▶ [YOUR INSTRUCTIONS]
Every line in the records below with the string "causality" is to be copied out.

▶ [Stored data entries]
....
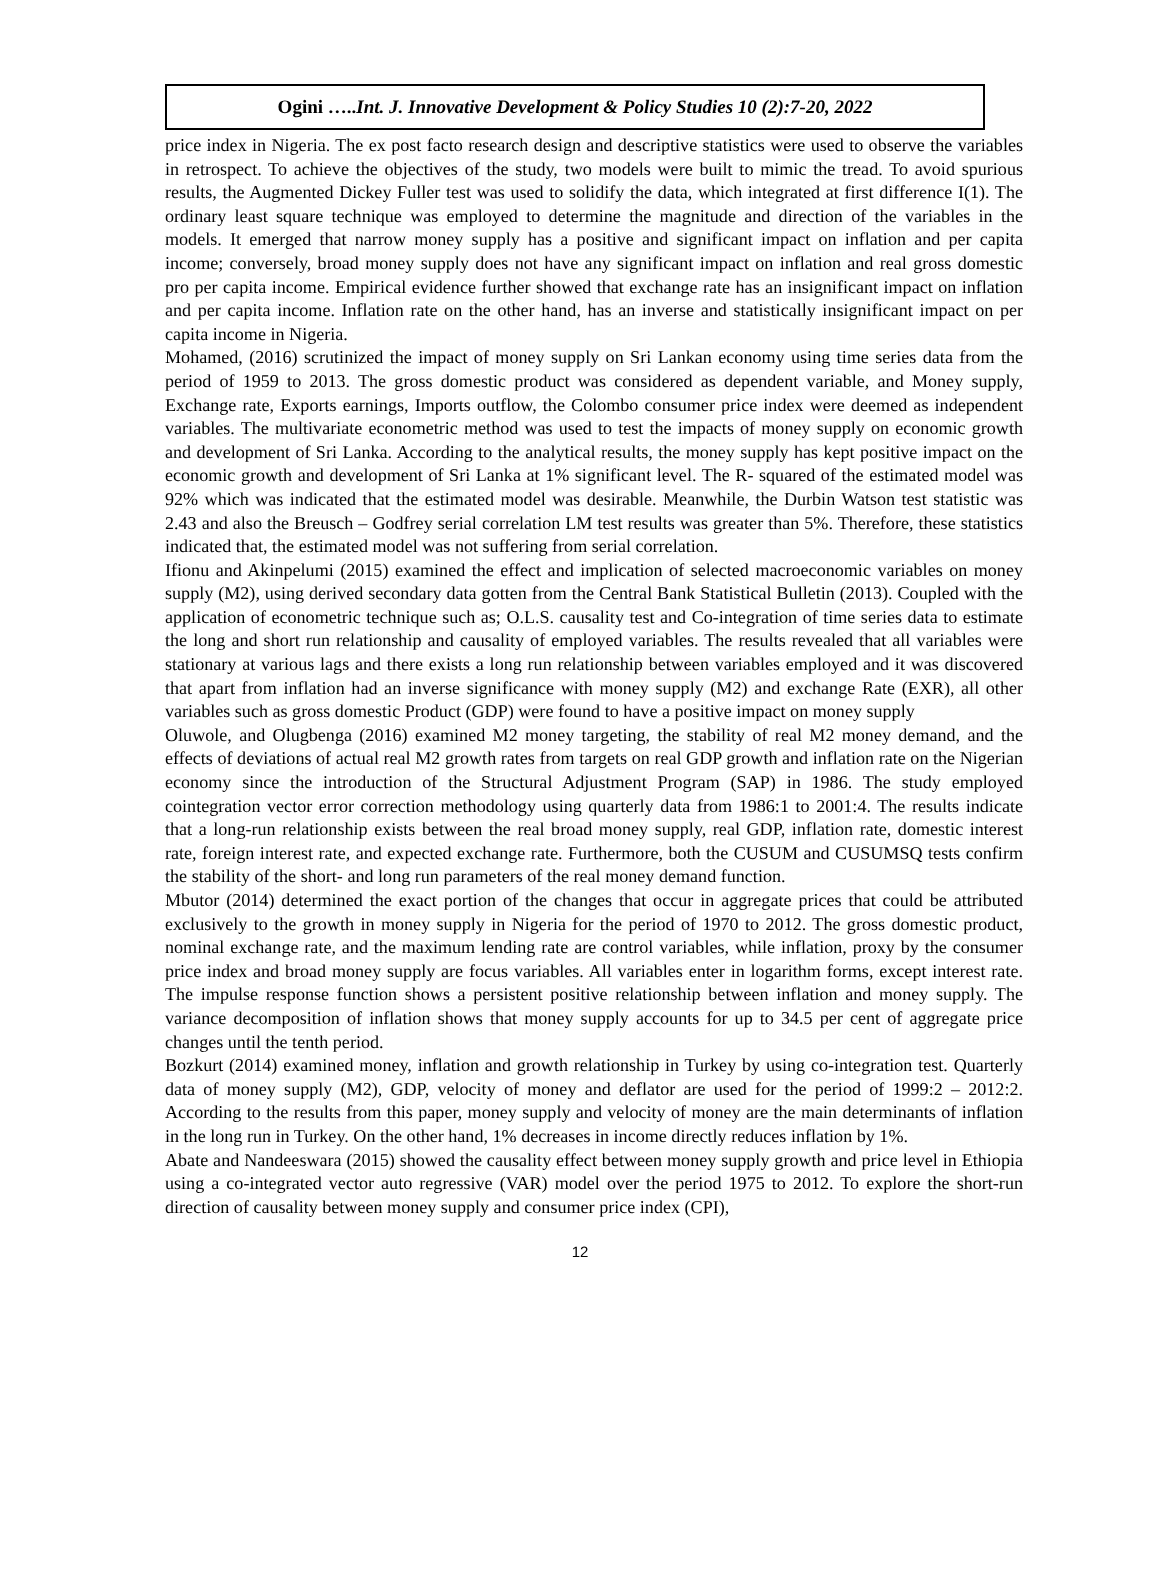Ogini …..Int. J. Innovative Development & Policy Studies 10 (2):7-20, 2022
price index in Nigeria. The ex post facto research design and descriptive statistics were used to observe the variables in retrospect. To achieve the objectives of the study, two models were built to mimic the tread. To avoid spurious results, the Augmented Dickey Fuller test was used to solidify the data, which integrated at first difference I(1). The ordinary least square technique was employed to determine the magnitude and direction of the variables in the models. It emerged that narrow money supply has a positive and significant impact on inflation and per capita income; conversely, broad money supply does not have any significant impact on inflation and real gross domestic pro per capita income. Empirical evidence further showed that exchange rate has an insignificant impact on inflation and per capita income. Inflation rate on the other hand, has an inverse and statistically insignificant impact on per capita income in Nigeria.
Mohamed, (2016) scrutinized the impact of money supply on Sri Lankan economy using time series data from the period of 1959 to 2013. The gross domestic product was considered as dependent variable, and Money supply, Exchange rate, Exports earnings, Imports outflow, the Colombo consumer price index were deemed as independent variables. The multivariate econometric method was used to test the impacts of money supply on economic growth and development of Sri Lanka. According to the analytical results, the money supply has kept positive impact on the economic growth and development of Sri Lanka at 1% significant level. The R- squared of the estimated model was 92% which was indicated that the estimated model was desirable. Meanwhile, the Durbin Watson test statistic was 2.43 and also the Breusch – Godfrey serial correlation LM test results was greater than 5%. Therefore, these statistics indicated that, the estimated model was not suffering from serial correlation.
Ifionu and Akinpelumi (2015) examined the effect and implication of selected macroeconomic variables on money supply (M2), using derived secondary data gotten from the Central Bank Statistical Bulletin (2013). Coupled with the application of econometric technique such as; O.L.S. causality test and Co-integration of time series data to estimate the long and short run relationship and causality of employed variables. The results revealed that all variables were stationary at various lags and there exists a long run relationship between variables employed and it was discovered that apart from inflation had an inverse significance with money supply (M2) and exchange Rate (EXR), all other variables such as gross domestic Product (GDP) were found to have a positive impact on money supply
Oluwole, and Olugbenga (2016) examined M2 money targeting, the stability of real M2 money demand, and the effects of deviations of actual real M2 growth rates from targets on real GDP growth and inflation rate on the Nigerian economy since the introduction of the Structural Adjustment Program (SAP) in 1986. The study employed cointegration vector error correction methodology using quarterly data from 1986:1 to 2001:4. The results indicate that a long-run relationship exists between the real broad money supply, real GDP, inflation rate, domestic interest rate, foreign interest rate, and expected exchange rate. Furthermore, both the CUSUM and CUSUMSQ tests confirm the stability of the short- and long run parameters of the real money demand function.
Mbutor (2014) determined the exact portion of the changes that occur in aggregate prices that could be attributed exclusively to the growth in money supply in Nigeria for the period of 1970 to 2012. The gross domestic product, nominal exchange rate, and the maximum lending rate are control variables, while inflation, proxy by the consumer price index and broad money supply are focus variables. All variables enter in logarithm forms, except interest rate. The impulse response function shows a persistent positive relationship between inflation and money supply. The variance decomposition of inflation shows that money supply accounts for up to 34.5 per cent of aggregate price changes until the tenth period.
Bozkurt (2014) examined money, inflation and growth relationship in Turkey by using co-integration test. Quarterly data of money supply (M2), GDP, velocity of money and deflator are used for the period of 1999:2 – 2012:2. According to the results from this paper, money supply and velocity of money are the main determinants of inflation in the long run in Turkey. On the other hand, 1% decreases in income directly reduces inflation by 1%.
Abate and Nandeeswara (2015) showed the causality effect between money supply growth and price level in Ethiopia using a co-integrated vector auto regressive (VAR) model over the period 1975 to 2012. To explore the short-run direction of causality between money supply and consumer price index (CPI),
12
....
▶ [EXERCISE SOLUTION]
Ifionu and Akinpelumi (2015) examined the effect and implication of selected macroeconomic variables on money supply (M2), using derived secondary data gotten from the Central Bank Statistical Bulletin (2013). Coupled with the application of econometric technique such as; O.L.S. causality test and Co-integration of time series data to estimate the long and short run relationship and causality of employed variables. The results revealed that all variables were stationary at various lags and there exists a long run relationship between variables employed and it was discovered that apart from inflation had an inverse significance with money supply (M2) and exchange Rate (EXR), all other variables such as gross domestic Product (GDP) were found to have a positive impact on money supply
Abate and Nandeeswara (2015) showed the causality effect between money supply growth and price level in Ethiopia using a co-integrated vector auto regressive (VAR) model over the period 1975 to 2012. To explore the short-run direction of causality between money supply and consumer price index (CPI),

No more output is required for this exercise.